So let’s start out with some true stories:
Worked in a restaurant for a while, and naturally gravitated to the bar. Our area was selected to “test market” a new product for a huge, international brewery operation. The market (at the time) was being inundated with crisp, clean products. Soft drinks were dropping the artificial colors, people were leaning towards organic, and the beer geeks were aiming for “lighter than lite.”
This huge, international brewery was sticking its toe in the waters of clear beverages. Remember Zima? This was not that. They were hoping to cash in on the craze with a clear beer. Refreshing for a day at the beach, healthier than a darker beer, and a pleasant taste.

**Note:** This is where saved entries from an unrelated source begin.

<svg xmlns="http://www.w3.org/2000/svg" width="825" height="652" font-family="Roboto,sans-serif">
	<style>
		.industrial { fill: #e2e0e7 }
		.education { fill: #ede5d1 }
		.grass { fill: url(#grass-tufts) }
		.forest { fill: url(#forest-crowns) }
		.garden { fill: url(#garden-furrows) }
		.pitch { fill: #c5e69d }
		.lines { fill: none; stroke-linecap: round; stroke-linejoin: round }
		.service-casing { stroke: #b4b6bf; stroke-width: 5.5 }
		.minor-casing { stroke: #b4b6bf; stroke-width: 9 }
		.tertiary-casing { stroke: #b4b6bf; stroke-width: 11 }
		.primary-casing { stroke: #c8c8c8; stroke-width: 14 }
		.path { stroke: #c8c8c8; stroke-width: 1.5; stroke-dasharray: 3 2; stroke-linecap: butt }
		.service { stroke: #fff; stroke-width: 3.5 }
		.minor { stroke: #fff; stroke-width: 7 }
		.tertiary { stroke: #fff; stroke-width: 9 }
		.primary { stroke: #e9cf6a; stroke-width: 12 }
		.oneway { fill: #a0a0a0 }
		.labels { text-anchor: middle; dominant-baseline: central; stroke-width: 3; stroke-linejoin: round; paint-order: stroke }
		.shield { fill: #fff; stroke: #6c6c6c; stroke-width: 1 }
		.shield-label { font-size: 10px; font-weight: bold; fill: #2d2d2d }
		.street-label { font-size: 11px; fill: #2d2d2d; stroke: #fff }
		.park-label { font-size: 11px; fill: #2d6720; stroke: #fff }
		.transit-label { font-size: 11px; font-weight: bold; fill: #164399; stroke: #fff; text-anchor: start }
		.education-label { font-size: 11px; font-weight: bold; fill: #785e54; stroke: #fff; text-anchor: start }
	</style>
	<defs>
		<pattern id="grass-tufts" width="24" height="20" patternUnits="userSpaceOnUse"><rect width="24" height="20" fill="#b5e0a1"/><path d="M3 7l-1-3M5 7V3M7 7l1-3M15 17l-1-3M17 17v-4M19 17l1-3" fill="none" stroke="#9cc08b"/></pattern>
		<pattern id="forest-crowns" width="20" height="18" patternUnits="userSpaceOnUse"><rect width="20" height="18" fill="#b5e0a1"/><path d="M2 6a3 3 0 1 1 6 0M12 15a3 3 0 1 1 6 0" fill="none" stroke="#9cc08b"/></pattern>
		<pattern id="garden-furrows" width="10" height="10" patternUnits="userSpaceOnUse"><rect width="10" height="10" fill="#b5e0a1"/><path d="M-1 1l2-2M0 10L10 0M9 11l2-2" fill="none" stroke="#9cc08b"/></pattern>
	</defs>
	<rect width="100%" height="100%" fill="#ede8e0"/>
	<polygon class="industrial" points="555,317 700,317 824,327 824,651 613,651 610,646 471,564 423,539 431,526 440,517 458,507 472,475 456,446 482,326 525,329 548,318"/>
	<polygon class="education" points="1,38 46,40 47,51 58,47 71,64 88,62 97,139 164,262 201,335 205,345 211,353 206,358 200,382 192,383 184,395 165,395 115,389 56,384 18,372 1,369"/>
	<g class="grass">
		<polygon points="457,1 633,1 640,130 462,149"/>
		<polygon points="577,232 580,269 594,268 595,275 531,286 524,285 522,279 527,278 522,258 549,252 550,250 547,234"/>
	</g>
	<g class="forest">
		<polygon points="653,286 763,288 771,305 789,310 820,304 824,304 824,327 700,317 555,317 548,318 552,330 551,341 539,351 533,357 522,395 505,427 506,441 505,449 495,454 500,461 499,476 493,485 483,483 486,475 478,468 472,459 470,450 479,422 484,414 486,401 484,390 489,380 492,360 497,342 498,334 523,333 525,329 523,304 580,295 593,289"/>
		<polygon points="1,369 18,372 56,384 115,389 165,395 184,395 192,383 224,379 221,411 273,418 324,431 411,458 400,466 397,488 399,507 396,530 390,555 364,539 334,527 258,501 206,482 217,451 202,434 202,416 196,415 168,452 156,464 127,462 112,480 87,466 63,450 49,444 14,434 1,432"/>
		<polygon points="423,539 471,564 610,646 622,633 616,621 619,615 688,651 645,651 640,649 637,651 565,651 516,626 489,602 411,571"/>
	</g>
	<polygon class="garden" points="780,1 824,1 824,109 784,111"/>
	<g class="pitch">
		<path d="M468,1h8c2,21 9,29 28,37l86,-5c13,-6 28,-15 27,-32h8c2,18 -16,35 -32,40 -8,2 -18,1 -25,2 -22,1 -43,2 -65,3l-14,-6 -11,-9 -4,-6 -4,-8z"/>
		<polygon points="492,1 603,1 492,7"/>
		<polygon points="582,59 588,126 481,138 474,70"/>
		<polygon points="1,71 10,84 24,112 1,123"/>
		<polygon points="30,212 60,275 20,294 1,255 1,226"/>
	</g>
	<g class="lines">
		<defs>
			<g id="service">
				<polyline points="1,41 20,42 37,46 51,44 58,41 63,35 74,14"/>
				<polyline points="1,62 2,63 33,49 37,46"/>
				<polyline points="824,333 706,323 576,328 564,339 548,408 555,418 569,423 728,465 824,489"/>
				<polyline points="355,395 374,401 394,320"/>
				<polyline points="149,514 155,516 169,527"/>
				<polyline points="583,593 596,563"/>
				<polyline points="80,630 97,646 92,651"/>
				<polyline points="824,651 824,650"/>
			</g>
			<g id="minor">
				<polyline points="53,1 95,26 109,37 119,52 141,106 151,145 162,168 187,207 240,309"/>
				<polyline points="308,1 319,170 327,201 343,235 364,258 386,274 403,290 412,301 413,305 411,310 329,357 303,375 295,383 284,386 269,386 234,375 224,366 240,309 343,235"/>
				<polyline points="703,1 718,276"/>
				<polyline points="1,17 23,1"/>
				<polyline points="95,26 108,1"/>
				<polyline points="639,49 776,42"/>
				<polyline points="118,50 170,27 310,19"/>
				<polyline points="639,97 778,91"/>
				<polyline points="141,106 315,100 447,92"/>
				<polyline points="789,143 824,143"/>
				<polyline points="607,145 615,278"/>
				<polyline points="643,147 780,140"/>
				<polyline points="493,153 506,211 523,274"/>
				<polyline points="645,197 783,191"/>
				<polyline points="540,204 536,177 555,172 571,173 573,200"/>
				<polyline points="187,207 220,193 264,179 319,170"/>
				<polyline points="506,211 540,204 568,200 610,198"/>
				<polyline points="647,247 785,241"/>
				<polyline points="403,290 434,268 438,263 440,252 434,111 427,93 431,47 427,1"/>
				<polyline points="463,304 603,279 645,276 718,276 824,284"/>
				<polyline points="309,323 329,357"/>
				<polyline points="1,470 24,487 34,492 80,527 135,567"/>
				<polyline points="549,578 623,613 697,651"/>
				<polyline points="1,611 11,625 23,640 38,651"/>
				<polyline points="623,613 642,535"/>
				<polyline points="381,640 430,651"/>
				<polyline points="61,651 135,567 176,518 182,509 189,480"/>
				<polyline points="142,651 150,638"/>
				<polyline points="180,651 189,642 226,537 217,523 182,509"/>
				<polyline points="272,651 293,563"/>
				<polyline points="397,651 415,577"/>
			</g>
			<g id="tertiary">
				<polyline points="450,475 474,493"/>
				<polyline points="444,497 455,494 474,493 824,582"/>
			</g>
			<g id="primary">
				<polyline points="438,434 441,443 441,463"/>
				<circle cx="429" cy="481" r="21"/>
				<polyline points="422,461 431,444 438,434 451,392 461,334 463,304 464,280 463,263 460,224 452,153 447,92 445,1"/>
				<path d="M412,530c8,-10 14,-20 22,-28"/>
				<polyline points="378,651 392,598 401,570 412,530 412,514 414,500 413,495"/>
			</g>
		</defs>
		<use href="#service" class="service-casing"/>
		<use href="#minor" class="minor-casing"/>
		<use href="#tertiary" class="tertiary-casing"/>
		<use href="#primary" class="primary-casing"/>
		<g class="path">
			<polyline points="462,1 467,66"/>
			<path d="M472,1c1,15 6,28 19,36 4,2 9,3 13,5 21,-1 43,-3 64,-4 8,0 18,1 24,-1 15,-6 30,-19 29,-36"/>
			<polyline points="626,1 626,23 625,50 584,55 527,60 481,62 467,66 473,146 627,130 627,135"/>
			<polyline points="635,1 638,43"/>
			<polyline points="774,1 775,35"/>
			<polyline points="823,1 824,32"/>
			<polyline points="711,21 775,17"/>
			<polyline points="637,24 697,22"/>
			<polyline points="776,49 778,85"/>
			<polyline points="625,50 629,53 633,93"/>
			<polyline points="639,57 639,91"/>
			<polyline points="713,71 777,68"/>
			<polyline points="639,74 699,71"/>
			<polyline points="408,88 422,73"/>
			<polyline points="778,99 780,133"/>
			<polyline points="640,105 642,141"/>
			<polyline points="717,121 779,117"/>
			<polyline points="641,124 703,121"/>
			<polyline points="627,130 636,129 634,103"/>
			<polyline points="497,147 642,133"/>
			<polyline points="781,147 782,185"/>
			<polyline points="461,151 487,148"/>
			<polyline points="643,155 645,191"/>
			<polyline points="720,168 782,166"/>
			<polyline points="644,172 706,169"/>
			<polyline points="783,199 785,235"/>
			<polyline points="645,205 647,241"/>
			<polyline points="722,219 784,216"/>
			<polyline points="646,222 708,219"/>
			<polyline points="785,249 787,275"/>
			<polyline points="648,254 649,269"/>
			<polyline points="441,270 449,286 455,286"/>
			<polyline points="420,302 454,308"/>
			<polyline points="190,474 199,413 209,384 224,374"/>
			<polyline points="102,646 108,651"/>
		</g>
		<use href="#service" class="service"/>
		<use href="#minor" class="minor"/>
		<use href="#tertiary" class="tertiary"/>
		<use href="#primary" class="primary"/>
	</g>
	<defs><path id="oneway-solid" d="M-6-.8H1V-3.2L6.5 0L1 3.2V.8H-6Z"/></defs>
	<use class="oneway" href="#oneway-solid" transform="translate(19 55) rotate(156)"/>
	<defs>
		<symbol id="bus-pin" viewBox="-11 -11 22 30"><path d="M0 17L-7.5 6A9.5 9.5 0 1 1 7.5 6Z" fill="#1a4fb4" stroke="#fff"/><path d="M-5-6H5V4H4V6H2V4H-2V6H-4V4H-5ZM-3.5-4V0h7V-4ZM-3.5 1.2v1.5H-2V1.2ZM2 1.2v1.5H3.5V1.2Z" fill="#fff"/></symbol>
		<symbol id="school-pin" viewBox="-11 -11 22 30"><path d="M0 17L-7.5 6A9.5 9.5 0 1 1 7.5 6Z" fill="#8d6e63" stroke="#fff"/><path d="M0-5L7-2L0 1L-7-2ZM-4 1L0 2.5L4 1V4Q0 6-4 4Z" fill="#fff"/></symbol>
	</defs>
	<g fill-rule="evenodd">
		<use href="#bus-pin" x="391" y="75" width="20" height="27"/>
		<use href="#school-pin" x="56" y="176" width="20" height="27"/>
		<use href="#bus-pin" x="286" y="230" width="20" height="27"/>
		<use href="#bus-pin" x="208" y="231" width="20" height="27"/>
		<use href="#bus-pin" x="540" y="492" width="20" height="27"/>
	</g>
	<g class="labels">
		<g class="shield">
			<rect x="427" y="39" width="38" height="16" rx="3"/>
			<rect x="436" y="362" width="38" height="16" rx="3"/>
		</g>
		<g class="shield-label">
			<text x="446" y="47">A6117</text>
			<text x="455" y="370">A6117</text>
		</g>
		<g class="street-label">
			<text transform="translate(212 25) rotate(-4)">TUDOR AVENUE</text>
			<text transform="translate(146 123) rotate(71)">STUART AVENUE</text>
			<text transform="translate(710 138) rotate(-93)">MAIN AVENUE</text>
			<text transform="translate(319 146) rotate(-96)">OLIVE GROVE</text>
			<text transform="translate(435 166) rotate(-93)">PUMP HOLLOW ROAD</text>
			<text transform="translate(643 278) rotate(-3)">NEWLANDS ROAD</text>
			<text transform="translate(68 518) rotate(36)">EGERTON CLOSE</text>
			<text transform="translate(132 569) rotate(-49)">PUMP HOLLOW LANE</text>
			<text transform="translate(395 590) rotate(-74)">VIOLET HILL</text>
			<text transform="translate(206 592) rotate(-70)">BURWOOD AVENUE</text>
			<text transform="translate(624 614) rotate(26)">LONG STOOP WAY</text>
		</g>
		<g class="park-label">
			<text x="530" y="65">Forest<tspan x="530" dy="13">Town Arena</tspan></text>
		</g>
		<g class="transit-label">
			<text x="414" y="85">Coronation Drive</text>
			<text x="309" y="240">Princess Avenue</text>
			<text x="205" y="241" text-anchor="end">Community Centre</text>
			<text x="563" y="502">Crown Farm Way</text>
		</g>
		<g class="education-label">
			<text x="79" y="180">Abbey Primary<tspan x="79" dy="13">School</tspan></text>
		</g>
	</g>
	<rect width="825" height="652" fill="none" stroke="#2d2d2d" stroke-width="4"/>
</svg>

We offered the beer to patrons in a cool, frosted beer stein and asked for their impressions. “What do you taste?” The most common response was, “nothing.” No hops? No barley? “Nope. Tastes like water.” We put the same beer in red plastic cups and repeated the experiment. “Yum! Nice body! I can really taste the grains.”
It seems that the visual impact of seeing no color played a huge part in the taste of the actual product. A product that never made it out of our market.
In 1933, Ernest Gallo borrowed $5,000 from his mother-in-law and joined forces with his brother, Julio, and they started making some wine. By the 1970’s they were one of the biggest winemakers in the world, and are currently the largest exporter of California wines. They popularized the “jug” wine and introduced inexpensive table wines to American consumers.
Ernest wanted to emphasize that his wines were just as good as fancy label wines. He would pour a couple of glasses for buyers, saying, “this one costs a nickel, and this one costs a dime.” Tasters would inevitably choose the ten-cent wine. Only problem was, they both came out of the same bottle. A group of bona-fide scientists from Cal Tech and Stanford recently replicated Gallo’s experiment in a super-sciencey sort of way, with brain scans and smart phrases like ‘medial orbitofrontal cortex’ and many test subjects. Gallo continues to make inexpensive wines, but they’ve got some nice Reserve and Select labels that will give you a decent wine at a reasonable price.
The point of all of this is that it isn’t necessarily the fancy label or cost of the wine that determines whether or not you like it. Or maybe it is? Either way, you don’t need to spend a fortune on a wine for it to taste good. Let’s say you drink wine four or five nights a week. Like we do. And let’s say that you average about $15 per bottle. Like we don’t. You’ll now be spending more on wine than the average American spends on groceries. And while we would argue that wine is full of nutritional goodness, the average American needs groceries. While one might argue that a drive towards frugality would limit an oenophile to crappy wine, that isn’t really the case.
In 1832 James Busby was growing tired of being shark-bait and decided to give something else a shot. “OY! I’m going to make some bleeding wine!” So he snuck some shiraz grapevines into Australia and started stomping. As a result, we now have Yellowtail Shiraz, a tasty and delicious red that tastes of strawberry, spice, and vanilla. Nice label, has a kangaroo on it, and it can grace your table for about ten bucks.
Maybe you want a more regal-sounding wine? Something good with king crab legs? Two Princes Riesling. Has a fine, German pedigree, hints of citrus fruits, and $12. You’ll have enough left over for a box of PopTarts.
Are you looking to drown out the drone of the Presidential Campaign? Bain’s Way Chenin Blanc. Peachy and lightly spicy, it’s got a nice palate, and you won’t need a bailout if you buy it. It will only set you back about $8, so you’ll have enough left over to invest in a solar energy startup.
One of the things that Gallo did for wine drinkers was to broaden the market for pink wines. They used to be thought of as cheap, tart, fruit juice wines, and some brands really played that up. But a good rose is a good wine. Brisa Do Mar is from Portugal, and is a great companion for a plate of cheese or a great wine for a picnic companion. It even has a screw-top, so you can play it off as “old-school.” And at $9 you can splurge for the all-beef hotdogs.
Choosing a wine doesn’t always mean dropping a fortune. You can still enjoy a good wine on a modest budget. A good wine will taste good, pair well with whatever you’re eating, and nobody really needs to know how much you paid for it.
After all: it’s not the size of the price tag, it’s how you use it.